The exercise - Extract every line in the rows below that contains the string "azim".
====
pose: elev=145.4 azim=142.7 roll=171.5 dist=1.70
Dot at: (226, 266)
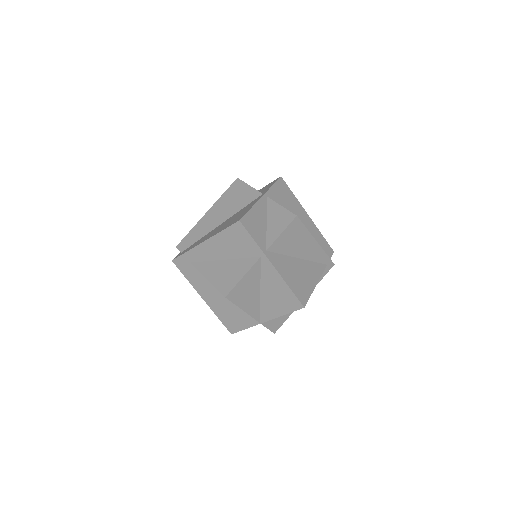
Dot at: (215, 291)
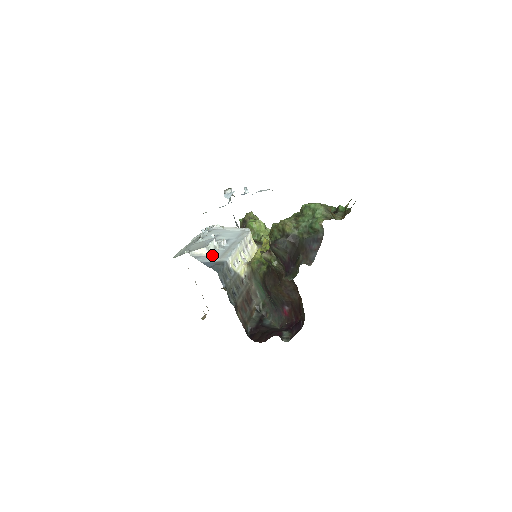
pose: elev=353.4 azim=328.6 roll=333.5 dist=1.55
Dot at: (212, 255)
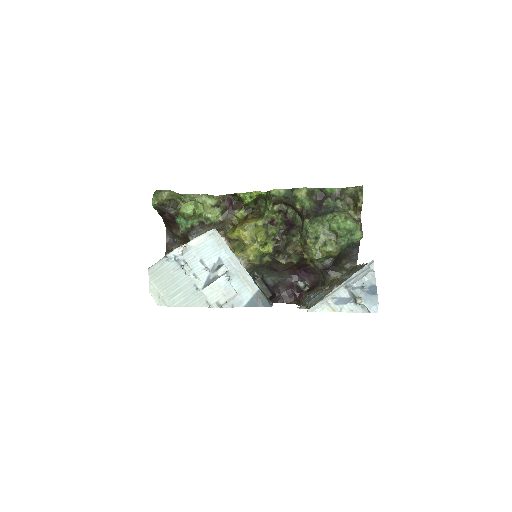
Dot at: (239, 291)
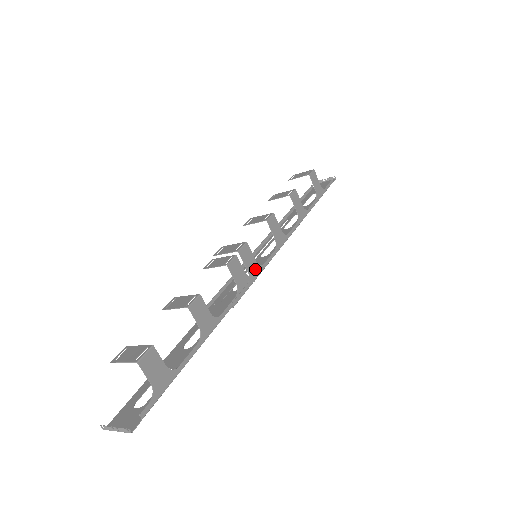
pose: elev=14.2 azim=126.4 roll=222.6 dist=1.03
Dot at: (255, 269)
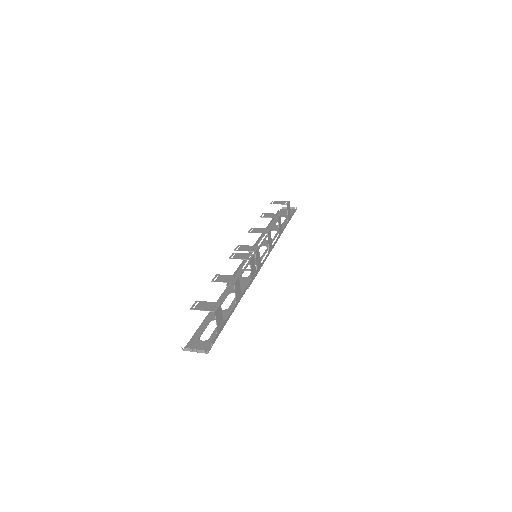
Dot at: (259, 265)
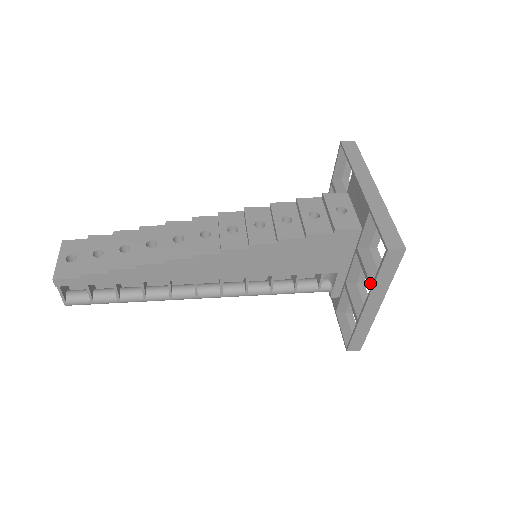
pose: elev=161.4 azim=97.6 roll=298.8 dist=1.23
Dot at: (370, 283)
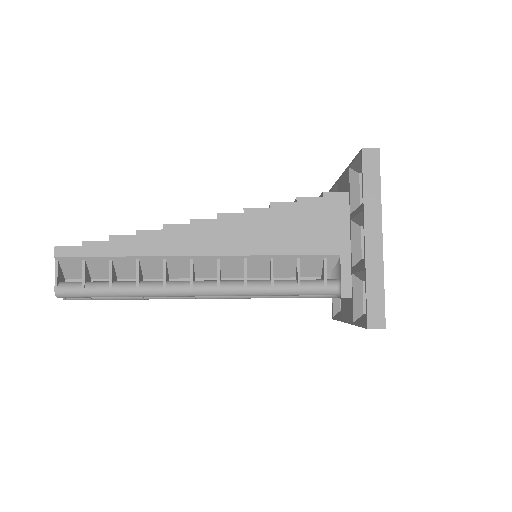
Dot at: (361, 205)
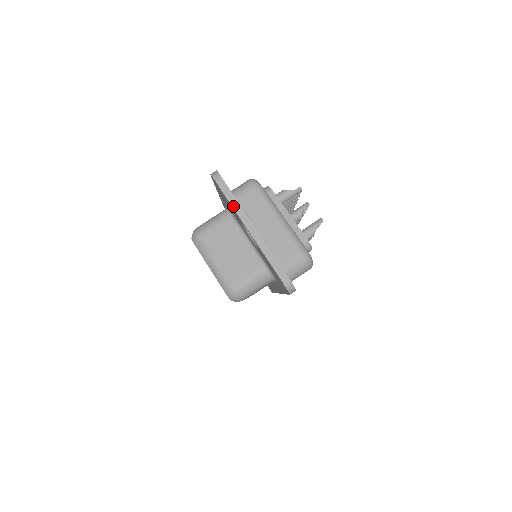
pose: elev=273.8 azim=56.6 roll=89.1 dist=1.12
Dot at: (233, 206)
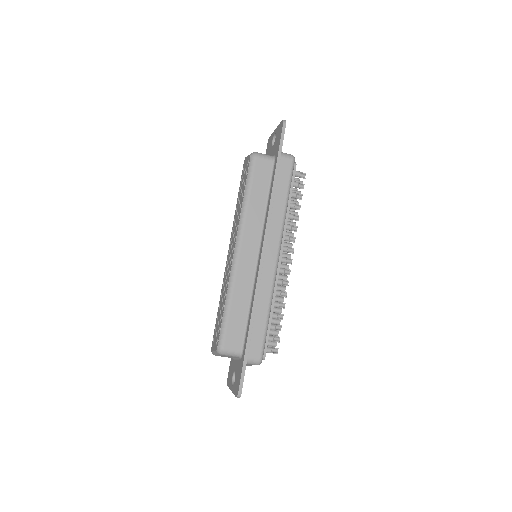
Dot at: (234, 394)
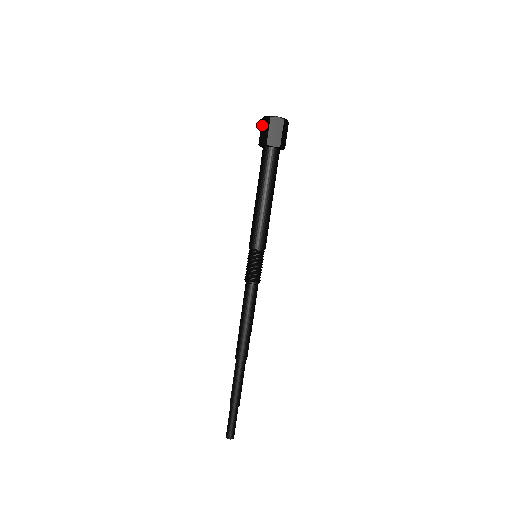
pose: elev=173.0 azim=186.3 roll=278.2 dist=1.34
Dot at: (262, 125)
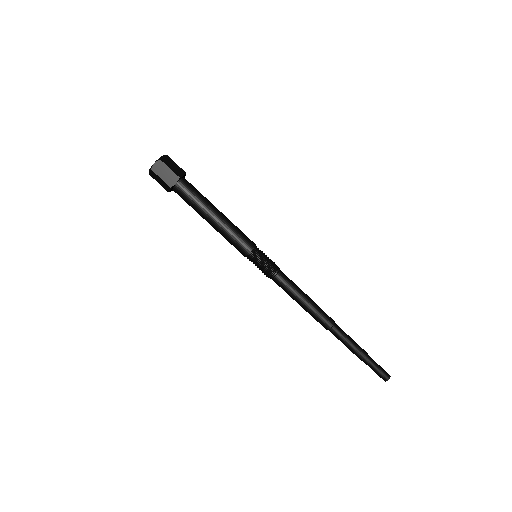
====
Reply to the task -
pose: elev=145.4 azim=142.7 roll=171.5 dist=1.70
pose: elev=353.4 azim=328.6 roll=333.5 dist=1.55
pose: elev=14.2 azim=126.4 roll=222.6 dist=1.03
pose: elev=161.4 azim=97.6 roll=298.8 dist=1.23
pose: elev=273.8 azim=56.6 roll=89.1 dist=1.12
pose: elev=173.0 azim=186.3 roll=278.2 dist=1.34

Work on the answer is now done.